THE PROBLEM => Copy the records below character for character, omitting the pictures from your answer.
RECORDS TO USE below:
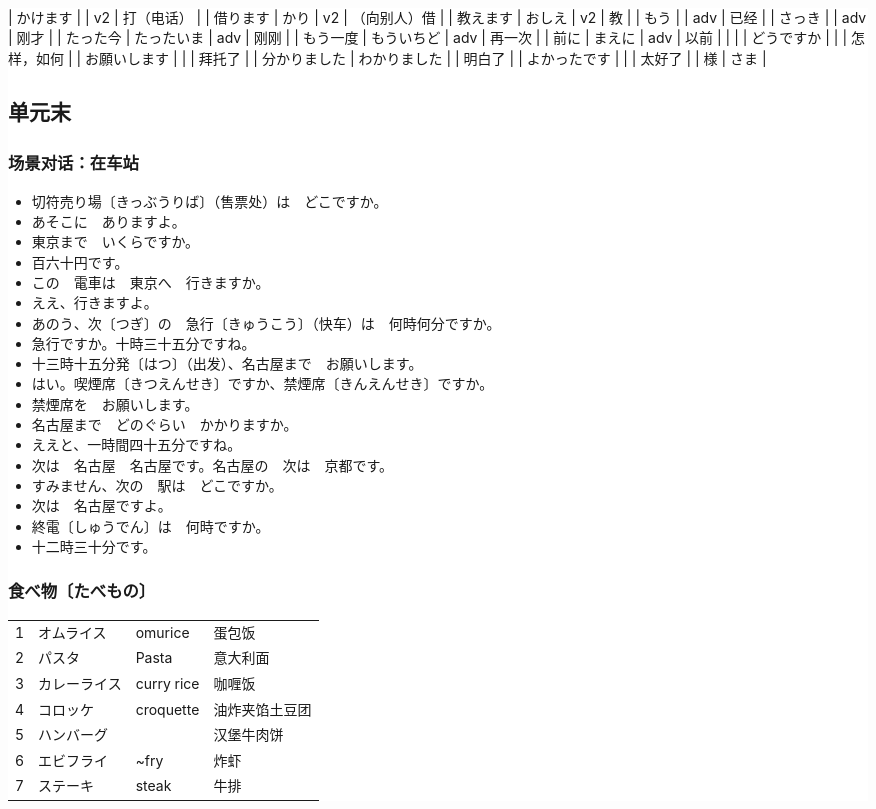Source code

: | かけます       |                | v2  | 打（电话）   |
| 借ります       | かり           | v2  | （向别人）借 |
| 教えます       | おしえ         | v2  | 教           |
| もう           |                | adv | 已经         |
| さっき         |                | adv | 刚才         |
| たった今       | たったいま     | adv | 刚刚         |
| もう一度       | もういちど     | adv | 再一次       |
| 前に           | まえに         | adv | 以前         |
|                |
| どうですか     |                |     | 怎样，如何   |
| お願いします   |                |     | 拜托了       |
| 分かりました   | わかりました   |     | 明白了       |
| よかったです   |                |     | 太好了       |
| 様             | さま           |

单元末
--------------------------------------------------------------------------------

### 场景对话：在车站

- 切符売り場〔きっぶうりば〕（售票处）は　どこですか。
- あそこに　ありますよ。
- 東京まで　いくらですか。
- 百六十円です。
- この　電車は　東京へ　行きますか。
- ええ、行きますよ。
- あのう、次〔つぎ〕の　急行〔きゅうこう〕（快车）は　何時何分ですか。
- 急行ですか。十時三十五分ですね。
- 十三時十五分発〔はつ〕（出发）、名古屋まで　お願いします。
- はい。喫煙席〔きつえんせき〕ですか、禁煙席〔きんえんせき〕ですか。
- 禁煙席を　お願いします。
- 名古屋まで　どのぐらい　かかりますか。
- ええと、一時間四十五分ですね。
- 次は　名古屋　名古屋です。名古屋の　次は　京都です。
- すみません、次の　駅は　どこですか。
- 次は　名古屋ですよ。
- 終電〔しゅうでん〕は　何時ですか。
- 十二時三十分です。

### 食べ物〔たべもの〕

|          |                  |              |                    |
| -------- | ---------------- | ------------ | ------------------ |
| 1        | オムライス       | omurice      | 蛋包饭             |
| 2        | パスタ           | Pasta        | 意大利面           |
| 3        | カレーライス     | curry rice   | 咖喱饭             |
| 4        | コロッケ         | croquette    | 油炸夹馅土豆团     |
| 5        | ハンバーグ       |              | 汉堡牛肉饼         |
| 6        | エビフライ       | ~fry         | 炸虾               |
| 7        | ステーキ         | steak        | 牛排               |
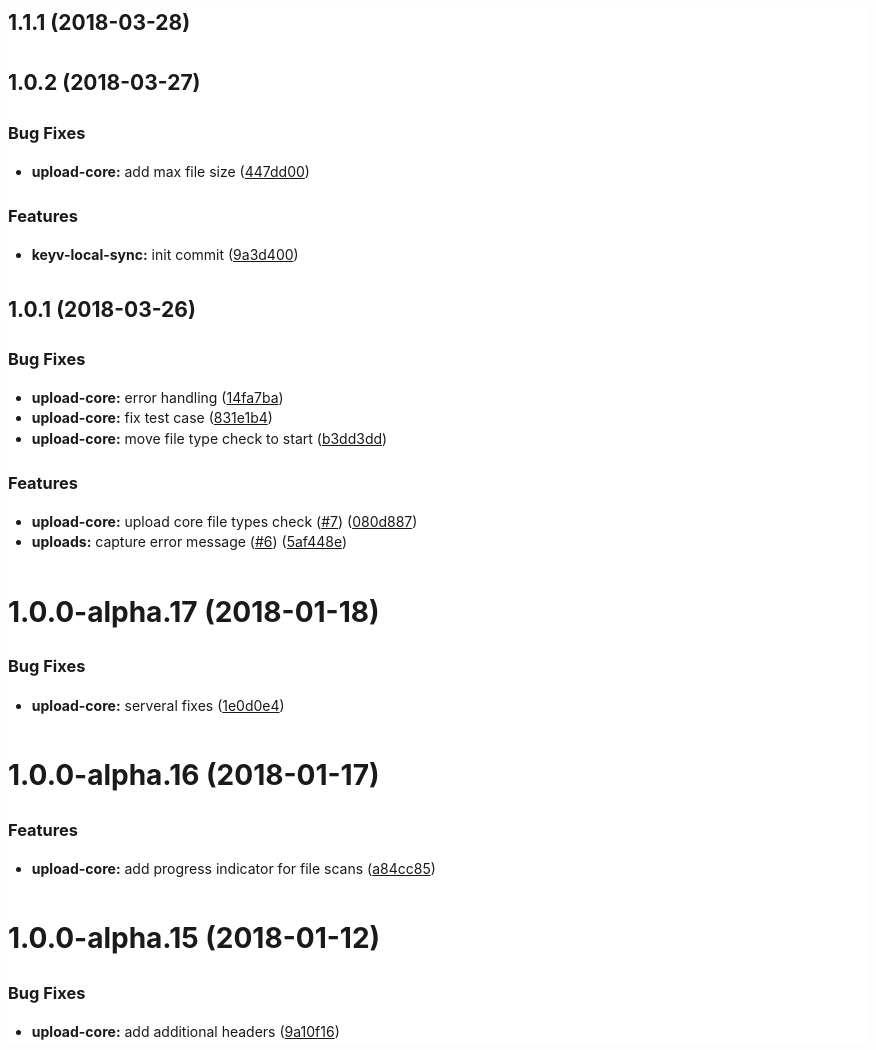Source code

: ## 1.1.1 (2018-03-28)

## 1.0.2 (2018-03-27)

### Bug Fixes

-   **upload-core:** add max file size ([447dd00](https://github.com/Availity/sdk-js/commit/447dd00))

### Features

-   **keyv-local-sync:** init commit ([9a3d400](https://github.com/Availity/sdk-js/commit/9a3d400))

## 1.0.1 (2018-03-26)

### Bug Fixes

-   **upload-core:** error handling ([14fa7ba](https://github.com/Availity/sdk-js/commit/14fa7ba))
-   **upload-core:** fix test case ([831e1b4](https://github.com/Availity/sdk-js/commit/831e1b4))
-   **upload-core:** move file type check to start ([b3dd3dd](https://github.com/Availity/sdk-js/commit/b3dd3dd))

### Features

-   **upload-core:** upload core file types check ([#7](https://github.com/Availity/sdk-js/issues/7)) ([080d887](https://github.com/Availity/sdk-js/commit/080d887))
-   **uploads:** capture error message ([#6](https://github.com/Availity/sdk-js/issues/6)) ([5af448e](https://github.com/Availity/sdk-js/commit/5af448e))

# 1.0.0-alpha.17 (2018-01-18)

### Bug Fixes

-   **upload-core:** serveral fixes ([1e0d0e4](https://github.com/Availity/sdk-js/commit/1e0d0e4))

# 1.0.0-alpha.16 (2018-01-17)

### Features

-   **upload-core:** add progress indicator for file scans ([a84cc85](https://github.com/Availity/sdk-js/commit/a84cc85))

# 1.0.0-alpha.15 (2018-01-12)

### Bug Fixes

-   **upload-core:** add additional headers ([9a10f16](https://github.com/Availity/sdk-js/commit/9a10f16))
End of RECORDS TO USE.
RESPONSE TO THE TASK =>
Source code

: | かけます       |                | v2  | 打（电话）   |
| 借ります       | かり           | v2  | （向别人）借 |
| 教えます       | おしえ         | v2  | 教           |
| もう           |                | adv | 已经         |
| さっき         |                | adv | 刚才         |
| たった今       | たったいま     | adv | 刚刚         |
| もう一度       | もういちど     | adv | 再一次       |
| 前に           | まえに         | adv | 以前         |
|                |
| どうですか     |                |     | 怎样，如何   |
| お願いします   |                |     | 拜托了       |
| 分かりました   | わかりました   |     | 明白了       |
| よかったです   |                |     | 太好了       |
| 様             | さま           |

单元末
--------------------------------------------------------------------------------

### 场景对话：在车站

- 切符売り場〔きっぶうりば〕（售票处）は　どこですか。
- あそこに　ありますよ。
- 東京まで　いくらですか。
- 百六十円です。
- この　電車は　東京へ　行きますか。
- ええ、行きますよ。
- あのう、次〔つぎ〕の　急行〔きゅうこう〕（快车）は　何時何分ですか。
- 急行ですか。十時三十五分ですね。
- 十三時十五分発〔はつ〕（出发）、名古屋まで　お願いします。
- はい。喫煙席〔きつえんせき〕ですか、禁煙席〔きんえんせき〕ですか。
- 禁煙席を　お願いします。
- 名古屋まで　どのぐらい　かかりますか。
- ええと、一時間四十五分ですね。
- 次は　名古屋　名古屋です。名古屋の　次は　京都です。
- すみません、次の　駅は　どこですか。
- 次は　名古屋ですよ。
- 終電〔しゅうでん〕は　何時ですか。
- 十二時三十分です。

### 食べ物〔たべもの〕

|          |                  |              |                    |
| -------- | ---------------- | ------------ | ------------------ |
| 1        | オムライス       | omurice      | 蛋包饭             |
| 2        | パスタ           | Pasta        | 意大利面           |
| 3        | カレーライス     | curry rice   | 咖喱饭             |
| 4        | コロッケ         | croquette    | 油炸夹馅土豆团     |
| 5        | ハンバーグ       |              | 汉堡牛肉饼         |
| 6        | エビフライ       | ~fry         | 炸虾               |
| 7        | ステーキ         | steak        | 牛排               |
Source code

: ## 1.1.1 (2018-03-28)

## 1.0.2 (2018-03-27)

### Bug Fixes

-   **upload-core:** add max file size ([447dd00](https://github.com/Availity/sdk-js/commit/447dd00))

### Features

-   **keyv-local-sync:** init commit ([9a3d400](https://github.com/Availity/sdk-js/commit/9a3d400))

## 1.0.1 (2018-03-26)

### Bug Fixes

-   **upload-core:** error handling ([14fa7ba](https://github.com/Availity/sdk-js/commit/14fa7ba))
-   **upload-core:** fix test case ([831e1b4](https://github.com/Availity/sdk-js/commit/831e1b4))
-   **upload-core:** move file type check to start ([b3dd3dd](https://github.com/Availity/sdk-js/commit/b3dd3dd))

### Features

-   **upload-core:** upload core file types check ([#7](https://github.com/Availity/sdk-js/issues/7)) ([080d887](https://github.com/Availity/sdk-js/commit/080d887))
-   **uploads:** capture error message ([#6](https://github.com/Availity/sdk-js/issues/6)) ([5af448e](https://github.com/Availity/sdk-js/commit/5af448e))

# 1.0.0-alpha.17 (2018-01-18)

### Bug Fixes

-   **upload-core:** serveral fixes ([1e0d0e4](https://github.com/Availity/sdk-js/commit/1e0d0e4))

# 1.0.0-alpha.16 (2018-01-17)

### Features

-   **upload-core:** add progress indicator for file scans ([a84cc85](https://github.com/Availity/sdk-js/commit/a84cc85))

# 1.0.0-alpha.15 (2018-01-12)

### Bug Fixes

-   **upload-core:** add additional headers ([9a10f16](https://github.com/Availity/sdk-js/commit/9a10f16))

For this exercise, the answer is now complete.